Hypothetically speaking, of course.

Ownership is expensive

Here’s the thing about ownership: it has a few meanings. I “owned” that house in the mountains, and it’s still costing me money to this day.

You can kick around purely metaphysical notions of “ownership” to your heart’s content. In that sense, maybe the NFT bros had a point: the only thing you can truly “own” is something wholly intangible. Although, they still manage to lose their monkeys more than I lose my TV remote.

The only practical meaning of “ownership” when it comes to software services is: who’s on pager duty for it? Who has to drop what they are doing when it’s not working as-needed? Who manages upgrades? Who migrates data into it and out of it?

Once you’ve been around the block a few times and seen things from your VP Eng’s point of view, the one thing you’ll know for sure about ownership is this: When it comes to owning services for developer teams, ownership is expensive.
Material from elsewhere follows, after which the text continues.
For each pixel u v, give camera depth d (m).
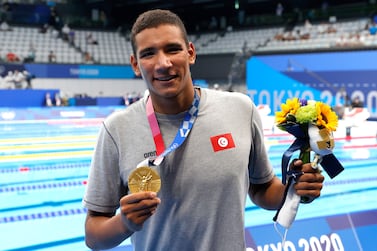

It feels a lot like renting, only less predictable.

8 comments

  1. “I didn’t even mention the most common reason for needing support, which is the software has a bug that affects our team.”

    I feel like this thread got lost in the middle.

    100% of software services I’ve used ran into showstopper bugs or missing features that, apparently, only my workplace ever ran into. Owning or renting may be cheap or it may be expensive but nothing is as expensive as an itch you can never scratch.

    I’d much rather pay $5000 of dev time to improve an open source project for all, than pay $5000 of dev time to argue with technical support which isn’t.

    1. I’d be a little cautious about going down that road. Unless the itch you can never scratch somehow wholly prevents you from delivering value to your own customers, counting it as an infinite expense can lead to similar priority inversions to the one that prompted this article. Itches you can’t scratch are annoying, and they absolutely should be *a* factor in making decisions.

      EDIT: I’ll add that the property of preventing developers from scratching pet itches can sometimes increase the value of SaaS, depending on how good or bad your team members are at putting itches into perspective…

  2. The article makes good argument on ownership of the software.The fact that if the service or the project owned by the company however may be it was made it is doomed to bug out or break in future.So now it is company’s headache to make sure that what ever they has to work every time instead of focusing on their next product which will drive the sales and bring the dollars to the enterprises will receive less attention, fair argument.

  3. This article attempts to argue against ownership, poorly, by arguing that there’s always rent and going from there. I’ll be brief: This entire article is blown apart by the idea of finished software, that is software which works and which needs no further changes whatsoever.

    1. The idea of finished software is a myth, a holy grail of software development that never existed and will never exist. The author explicitly gives some counter arguments. The finishers software requires static, finished world, this precondition is never gonna be true.

    2. I agree. It is better for the sellers, but I doubt about the consumers part.
      I think misses that the constant change also introduces new bugs and compatibility issues. The previous approach (yearly releases or other periodic ones) left me – the customer – with a choice at least. I could also sell the product that I would not use anymore.
      Secondly, the no ownership approach is going often pushed further to the cloud-only approach. The Photoshop is a nice example, especially when they have deleted customers’ files ‘by mistake’.
      Thirdly, ‘standalone’ one time bought software lets me, the customer, pick it for the features I need. Subscription is leaving this decision for the vendor: if they don’t like that feature anymore, it disappears.

      About support: I don’t agree that subscription based apps have a better support. From my experience it is trash in both options.